> _REQUEST_
Convert every line of the records below into a JSON list of strings, one string per line, skipping blank lines. Leave the pictures out.

(Extracted data entries)

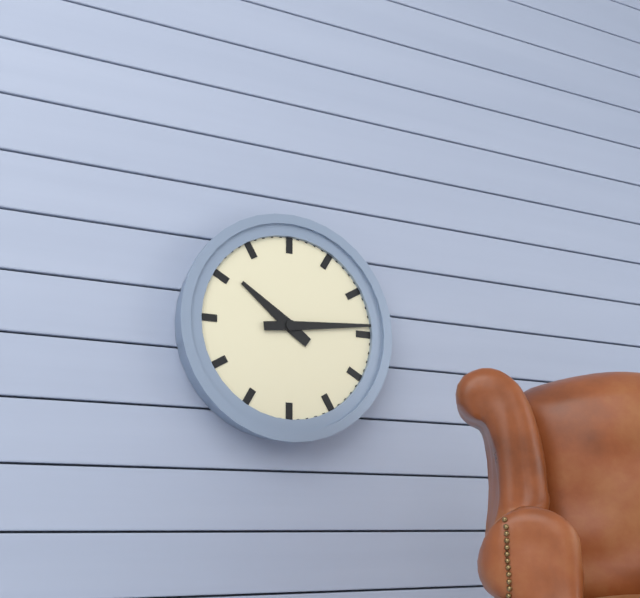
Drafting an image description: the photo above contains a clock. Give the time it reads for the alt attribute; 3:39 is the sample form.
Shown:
10:14
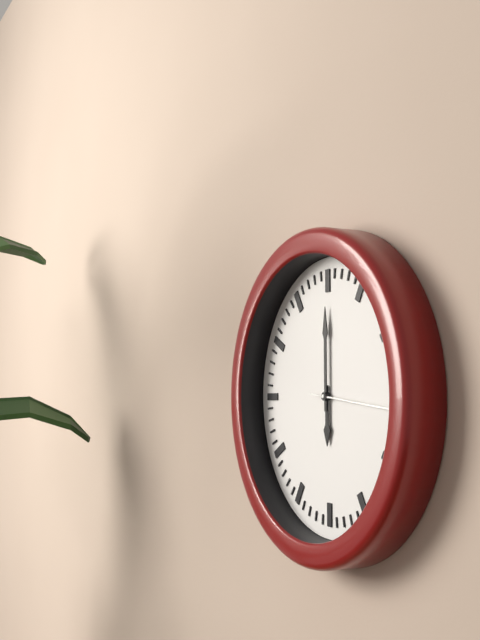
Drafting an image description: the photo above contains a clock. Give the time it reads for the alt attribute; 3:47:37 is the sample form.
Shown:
6:00:16
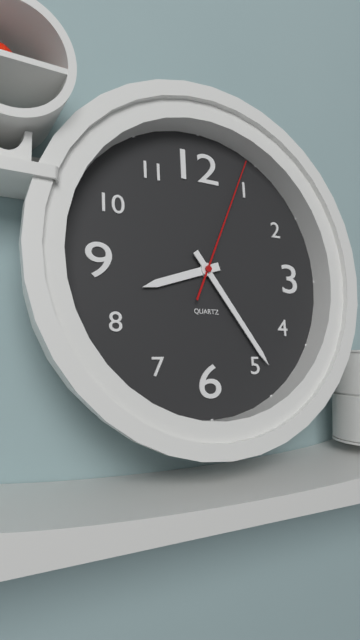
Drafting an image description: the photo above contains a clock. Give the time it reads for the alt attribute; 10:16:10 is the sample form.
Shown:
8:24:04
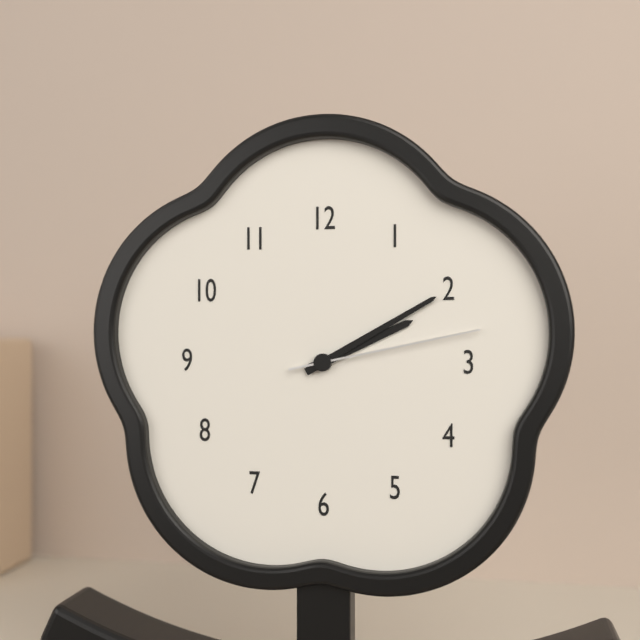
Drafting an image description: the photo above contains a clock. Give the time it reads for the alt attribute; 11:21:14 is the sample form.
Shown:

> _RESPONSE TO THE EXERCISE_
[
  "Drafting an image description: the photo above contains a clock. Give the time it reads for the alt attribute; 3:39 is the sample form.",
  "Shown:",
  "10:14",
  "Drafting an image description: the photo above contains a clock. Give the time it reads for the alt attribute; 3:47:37 is the sample form.",
  "Shown:",
  "6:00:16",
  "Drafting an image description: the photo above contains a clock. Give the time it reads for the alt attribute; 10:16:10 is the sample form.",
  "Shown:",
  "8:24:04",
  "Drafting an image description: the photo above contains a clock. Give the time it reads for the alt attribute; 11:21:14 is the sample form.",
  "Shown:"
]